• _Dataset entries_:

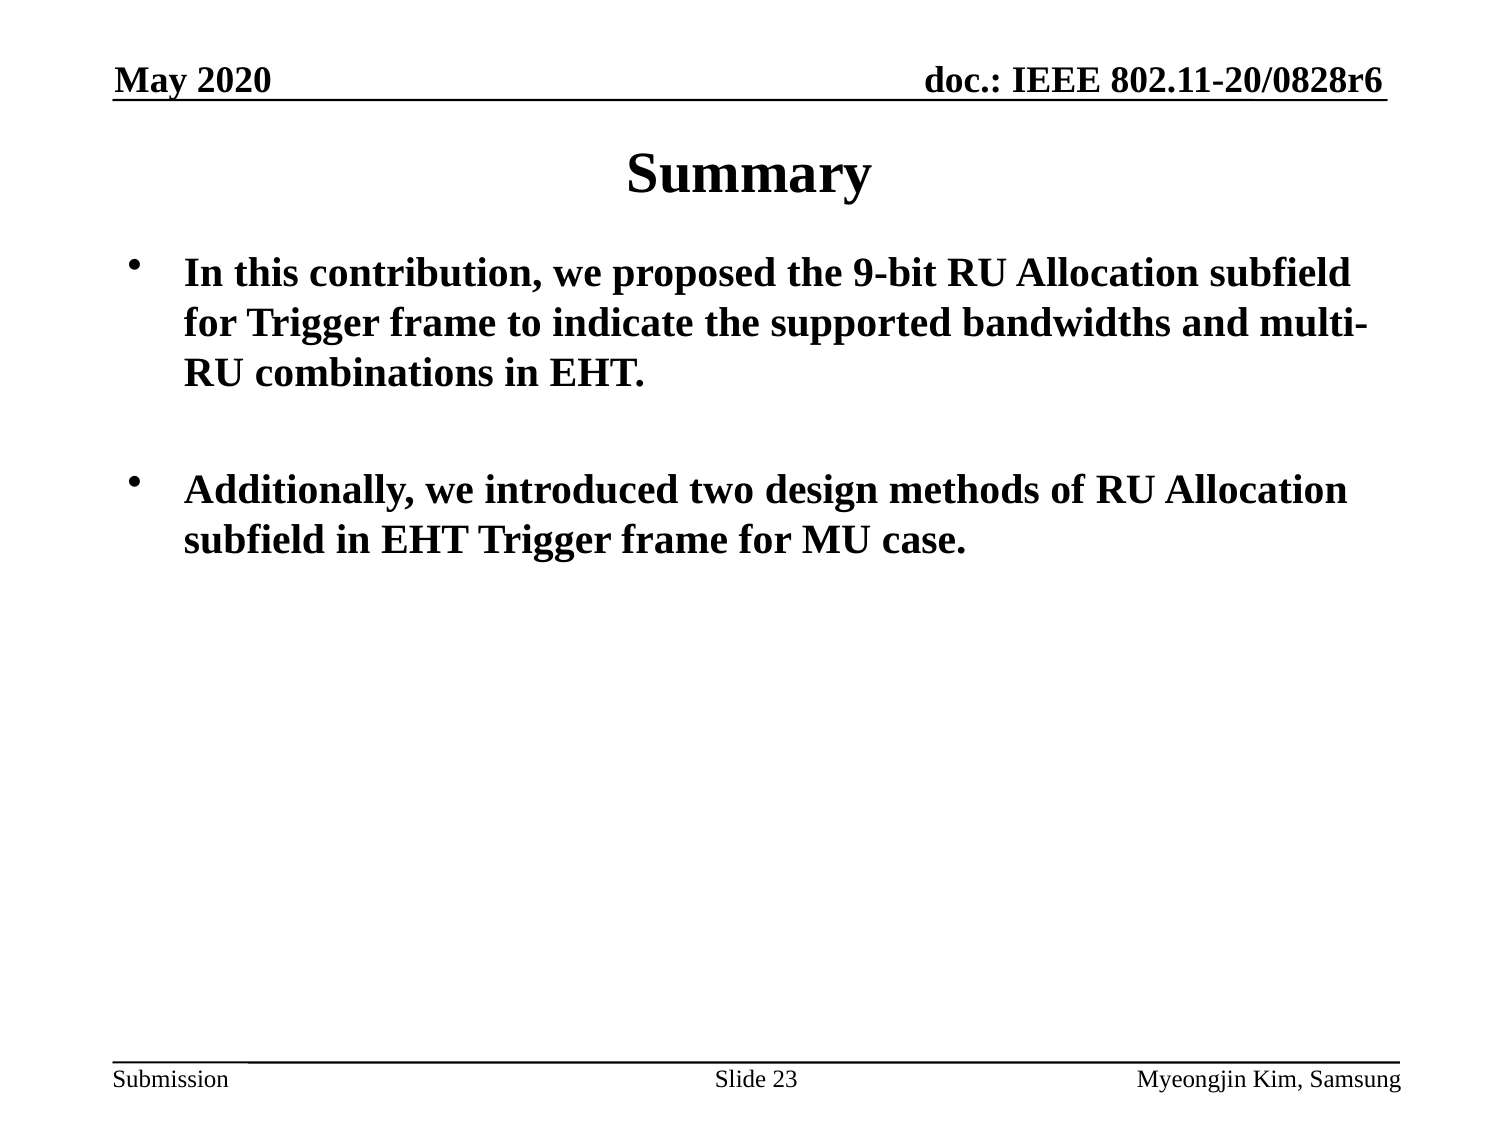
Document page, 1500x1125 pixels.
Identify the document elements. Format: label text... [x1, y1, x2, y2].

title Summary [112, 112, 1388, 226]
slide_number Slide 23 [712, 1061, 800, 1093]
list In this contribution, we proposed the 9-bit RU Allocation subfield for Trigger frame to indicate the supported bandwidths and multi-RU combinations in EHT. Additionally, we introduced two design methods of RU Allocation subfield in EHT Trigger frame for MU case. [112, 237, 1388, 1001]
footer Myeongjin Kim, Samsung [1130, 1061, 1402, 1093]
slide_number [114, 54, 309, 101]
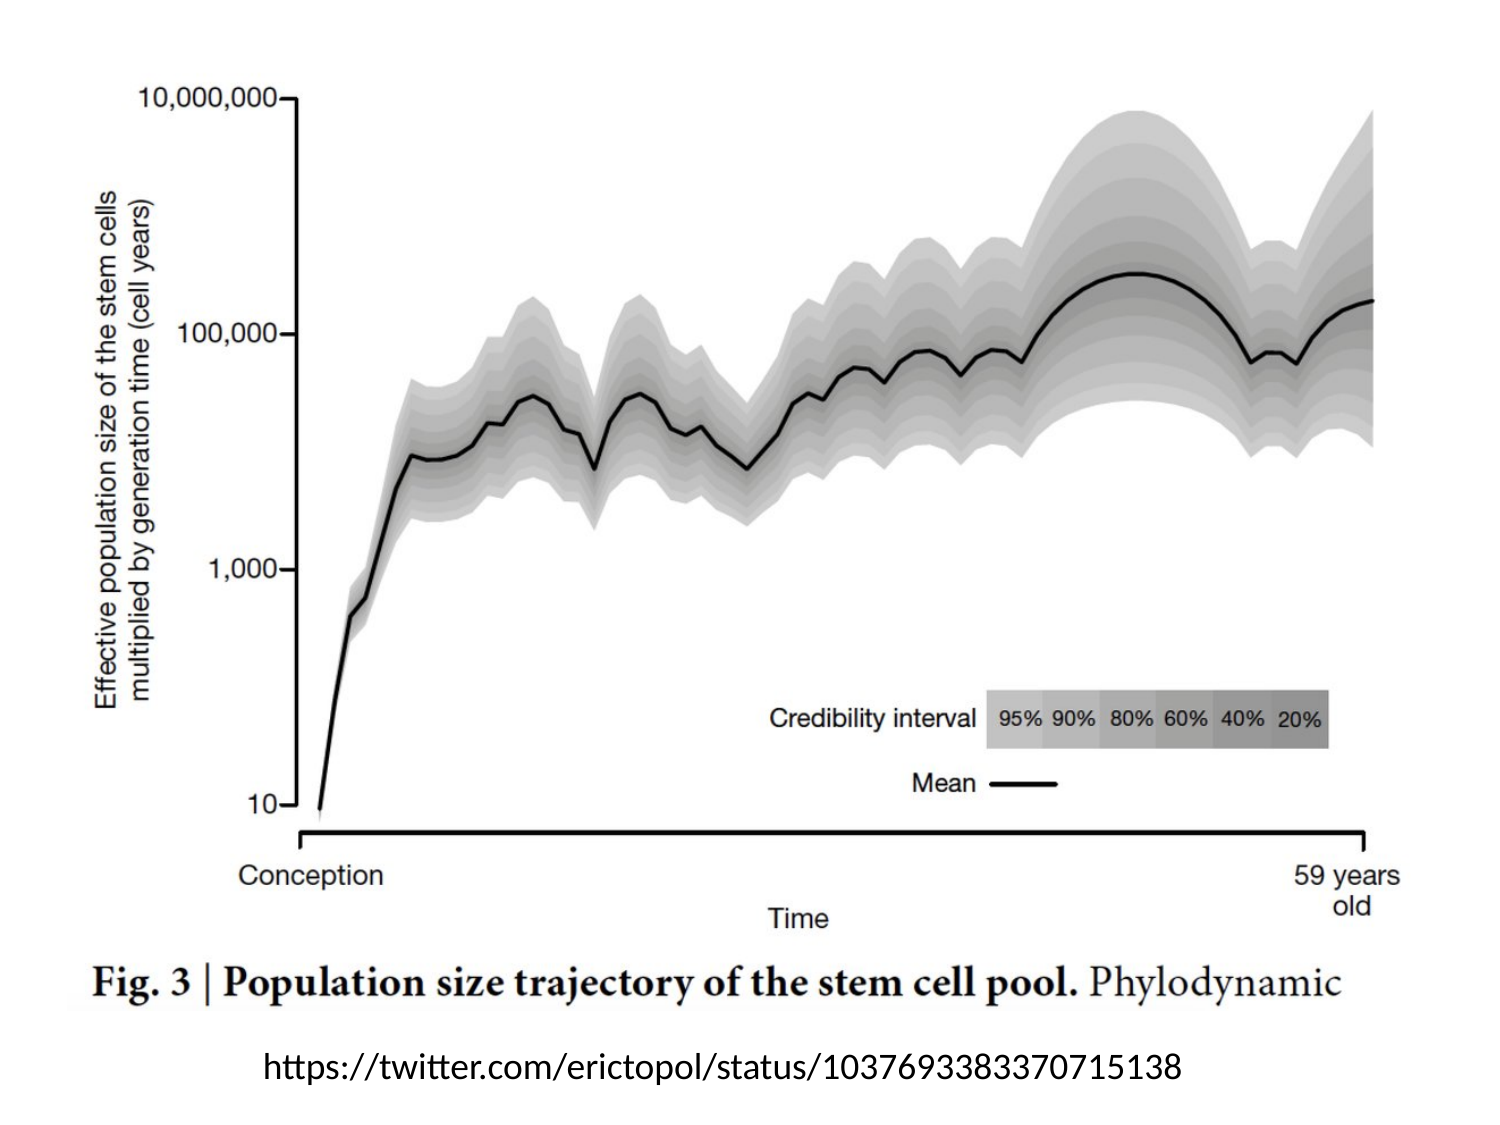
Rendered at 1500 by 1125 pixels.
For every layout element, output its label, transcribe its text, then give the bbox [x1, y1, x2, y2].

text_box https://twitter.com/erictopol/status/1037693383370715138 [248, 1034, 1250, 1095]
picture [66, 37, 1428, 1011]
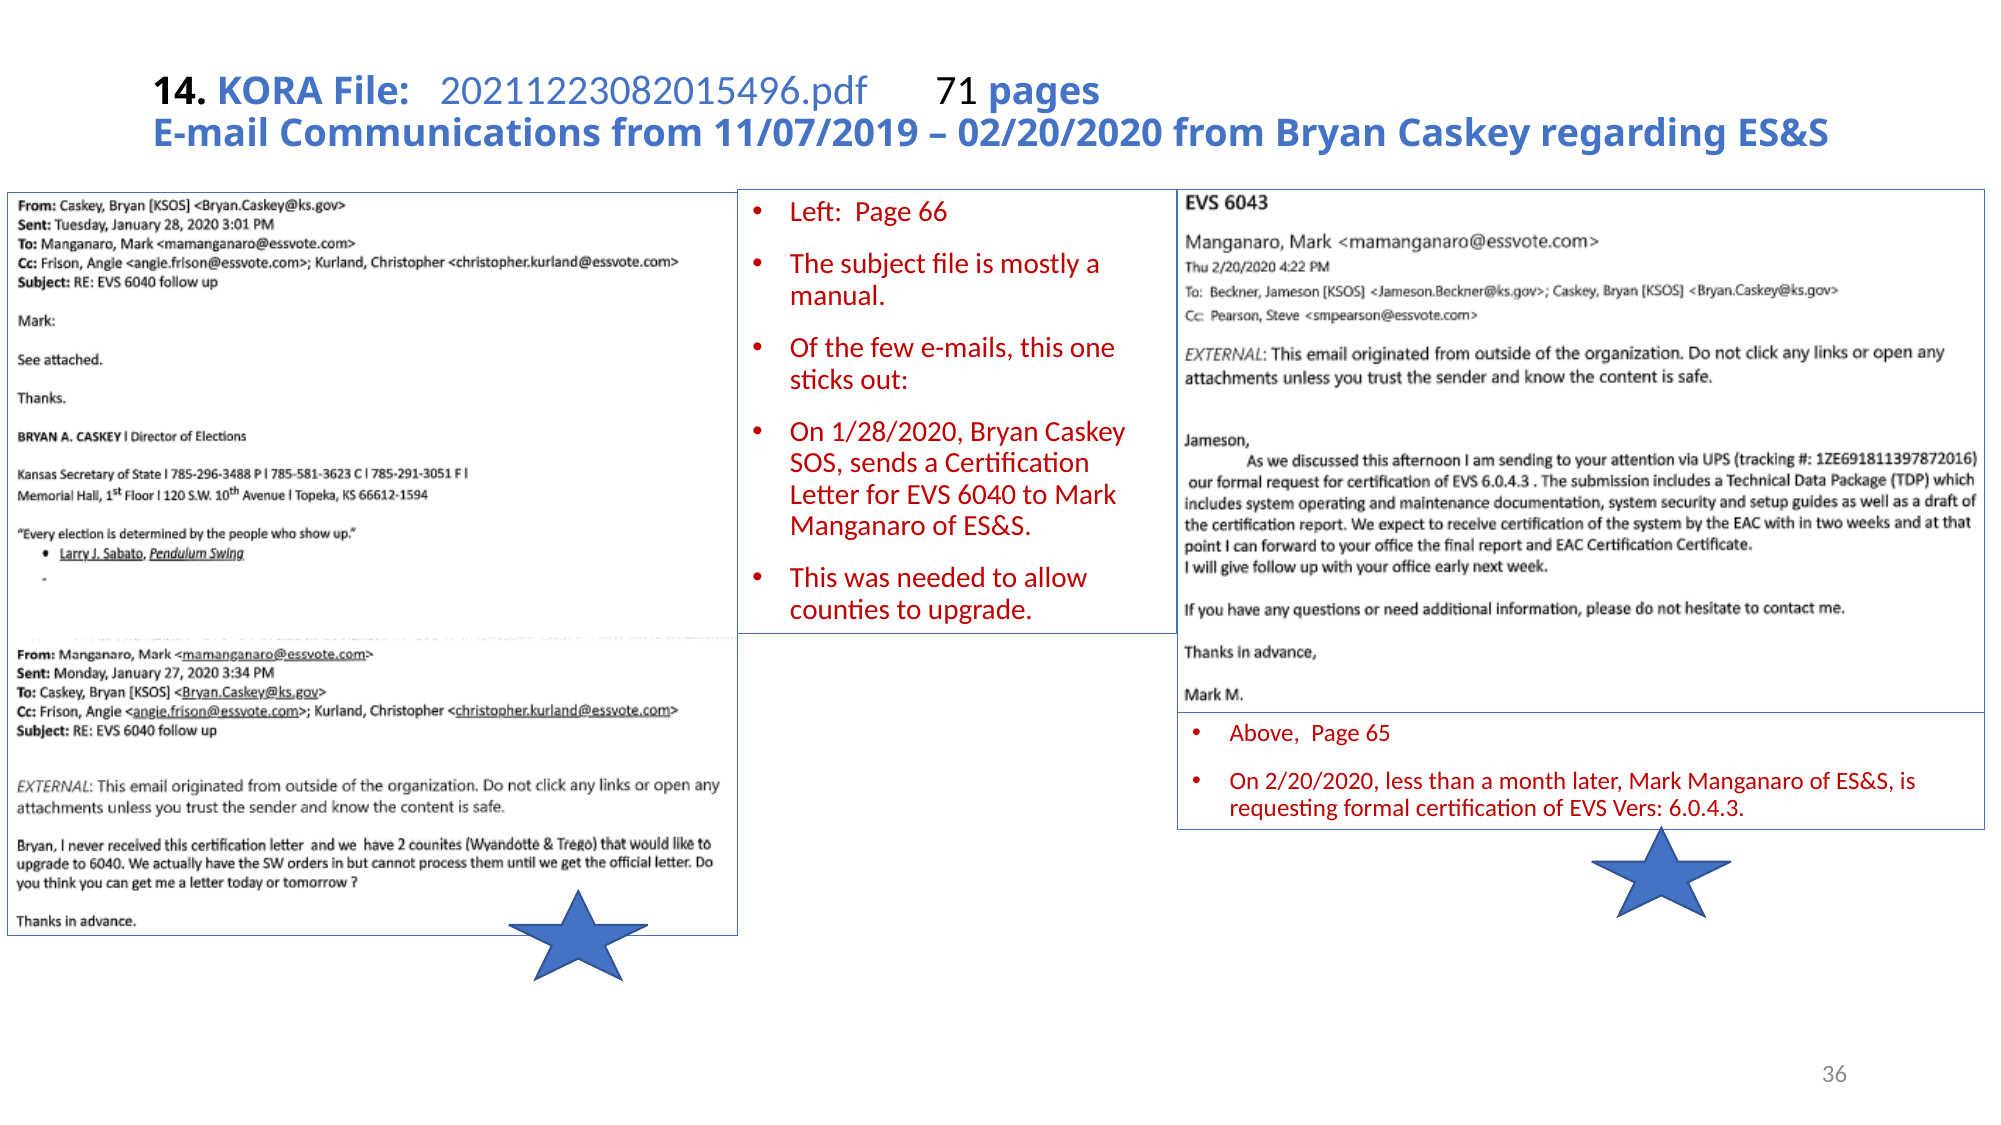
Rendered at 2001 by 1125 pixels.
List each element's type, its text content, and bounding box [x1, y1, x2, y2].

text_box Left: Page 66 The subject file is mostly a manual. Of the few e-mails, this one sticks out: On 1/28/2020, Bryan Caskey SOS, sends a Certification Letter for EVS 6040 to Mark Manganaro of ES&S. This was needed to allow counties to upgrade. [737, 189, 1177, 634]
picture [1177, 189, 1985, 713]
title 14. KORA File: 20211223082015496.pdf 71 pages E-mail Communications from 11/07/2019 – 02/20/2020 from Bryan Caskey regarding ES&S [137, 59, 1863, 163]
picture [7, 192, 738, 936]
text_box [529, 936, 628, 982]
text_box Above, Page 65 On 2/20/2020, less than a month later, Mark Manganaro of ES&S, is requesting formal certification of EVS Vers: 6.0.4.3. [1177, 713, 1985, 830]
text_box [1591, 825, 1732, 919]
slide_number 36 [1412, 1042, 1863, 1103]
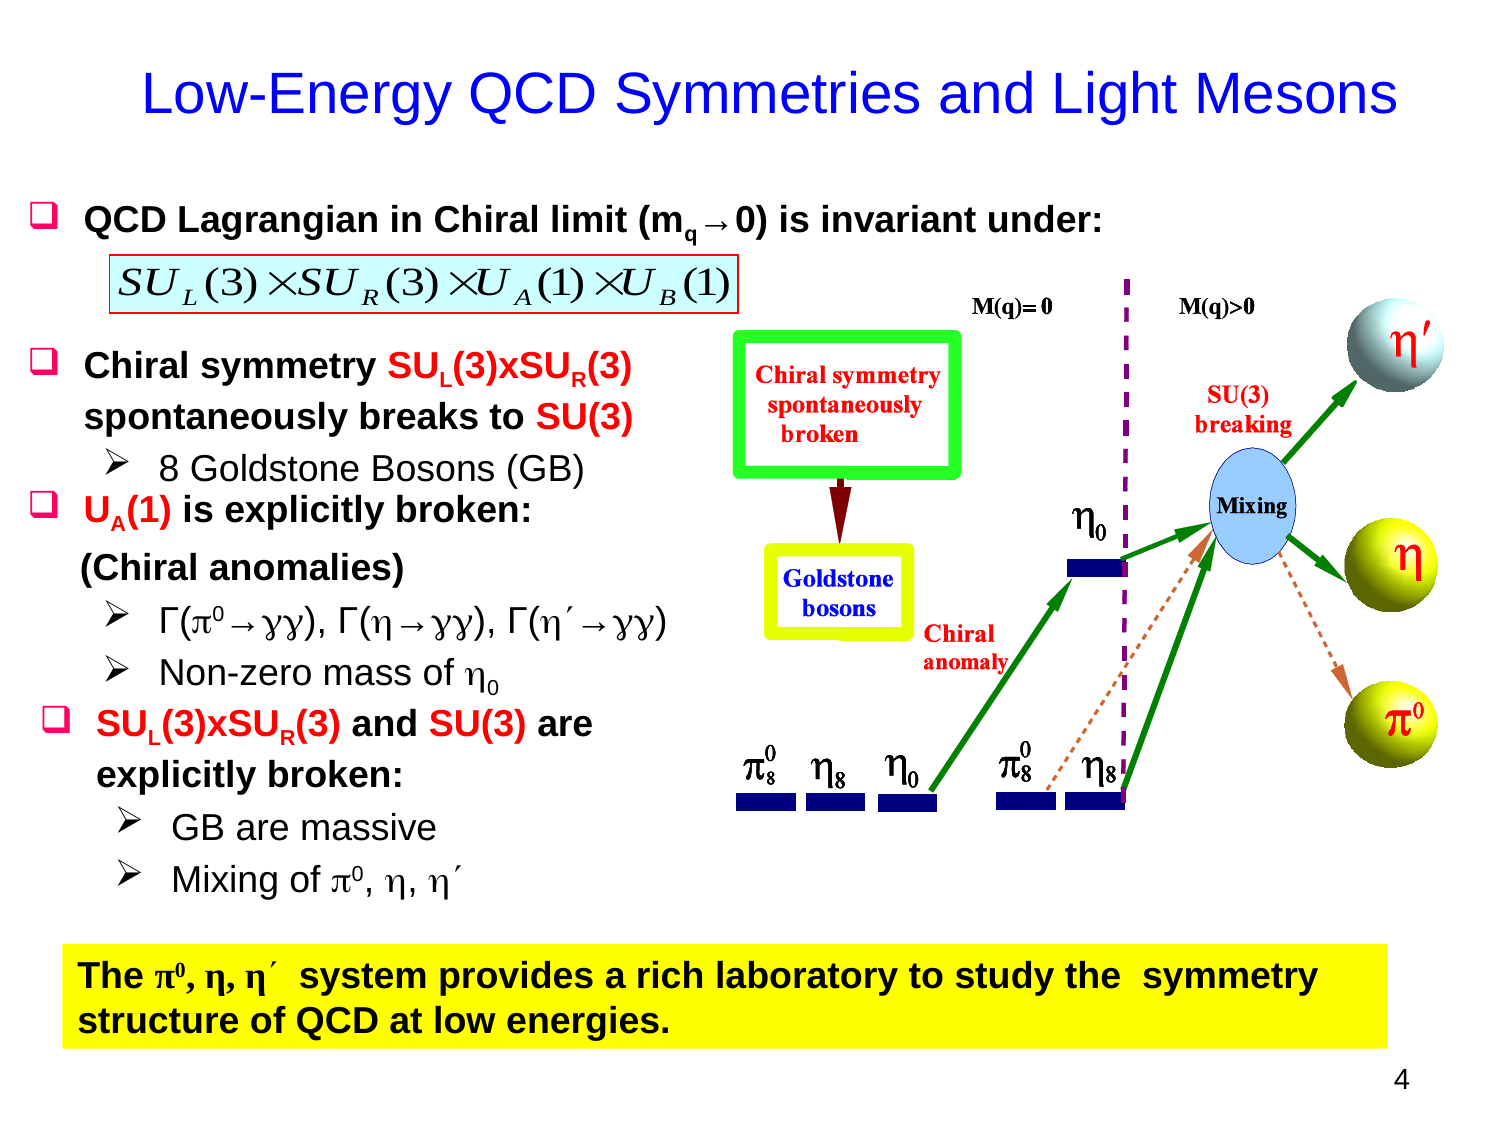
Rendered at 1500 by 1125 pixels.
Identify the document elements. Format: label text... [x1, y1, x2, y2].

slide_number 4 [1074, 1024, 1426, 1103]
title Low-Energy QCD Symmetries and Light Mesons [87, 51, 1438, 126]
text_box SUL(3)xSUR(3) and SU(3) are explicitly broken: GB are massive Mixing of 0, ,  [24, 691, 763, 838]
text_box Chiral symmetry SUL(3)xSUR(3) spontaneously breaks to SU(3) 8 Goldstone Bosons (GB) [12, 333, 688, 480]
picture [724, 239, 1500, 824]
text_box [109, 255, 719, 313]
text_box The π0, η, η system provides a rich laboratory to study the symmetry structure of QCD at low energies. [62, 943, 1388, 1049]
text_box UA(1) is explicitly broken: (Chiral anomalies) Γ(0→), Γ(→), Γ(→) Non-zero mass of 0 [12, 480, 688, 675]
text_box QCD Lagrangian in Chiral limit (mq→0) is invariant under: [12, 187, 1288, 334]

• _Your objective_:
Please retype every record exactly, leaving the pictures out.

• _Answer box_:
Document page, 1500x1125 pixels.
Identify the document elements. Format: label text... [x1, y1, x2, y2].

title Summary [112, 112, 1388, 226]
slide_number Slide 23 [712, 1061, 800, 1093]
list In this contribution, we proposed the 9-bit RU Allocation subfield for Trigger frame to indicate the supported bandwidths and multi-RU combinations in EHT. Additionally, we introduced two design methods of RU Allocation subfield in EHT Trigger frame for MU case. [112, 237, 1388, 1001]
footer Myeongjin Kim, Samsung [1130, 1061, 1402, 1093]
slide_number [114, 54, 309, 101]
Rendered at 1500 by 1125 pixels.
For every layout element, output its label, transcribe its text, then give the bbox [x1, y1, x2, y2].

text_box https://twitter.com/erictopol/status/1037693383370715138 [248, 1034, 1250, 1095]
picture [66, 37, 1428, 1011]
Rendered at 2001 by 1125 pixels.
List each element's type, its text content, and bounding box [x1, y1, x2, y2].

text_box Left: Page 66 The subject file is mostly a manual. Of the few e-mails, this one sticks out: On 1/28/2020, Bryan Caskey SOS, sends a Certification Letter for EVS 6040 to Mark Manganaro of ES&S. This was needed to allow counties to upgrade. [737, 189, 1177, 634]
picture [1177, 189, 1985, 713]
title 14. KORA File: 20211223082015496.pdf 71 pages E-mail Communications from 11/07/2019 – 02/20/2020 from Bryan Caskey regarding ES&S [137, 59, 1863, 163]
picture [7, 192, 738, 936]
text_box [529, 936, 628, 982]
text_box Above, Page 65 On 2/20/2020, less than a month later, Mark Manganaro of ES&S, is requesting formal certification of EVS Vers: 6.0.4.3. [1177, 713, 1985, 830]
text_box [1591, 825, 1732, 919]
slide_number 36 [1412, 1042, 1863, 1103]
Rendered at 1500 by 1125 pixels.
Identify the document elements. Format: label text... [x1, y1, x2, y2].

slide_number 4 [1074, 1024, 1426, 1103]
title Low-Energy QCD Symmetries and Light Mesons [87, 51, 1438, 126]
text_box SUL(3)xSUR(3) and SU(3) are explicitly broken: GB are massive Mixing of 0, ,  [24, 691, 763, 838]
text_box Chiral symmetry SUL(3)xSUR(3) spontaneously breaks to SU(3) 8 Goldstone Bosons (GB) [12, 333, 688, 480]
picture [724, 239, 1500, 824]
text_box [109, 255, 719, 313]
text_box The π0, η, η system provides a rich laboratory to study the symmetry structure of QCD at low energies. [62, 943, 1388, 1049]
text_box UA(1) is explicitly broken: (Chiral anomalies) Γ(0→), Γ(→), Γ(→) Non-zero mass of 0 [12, 480, 688, 675]
text_box QCD Lagrangian in Chiral limit (mq→0) is invariant under: [12, 187, 1288, 334]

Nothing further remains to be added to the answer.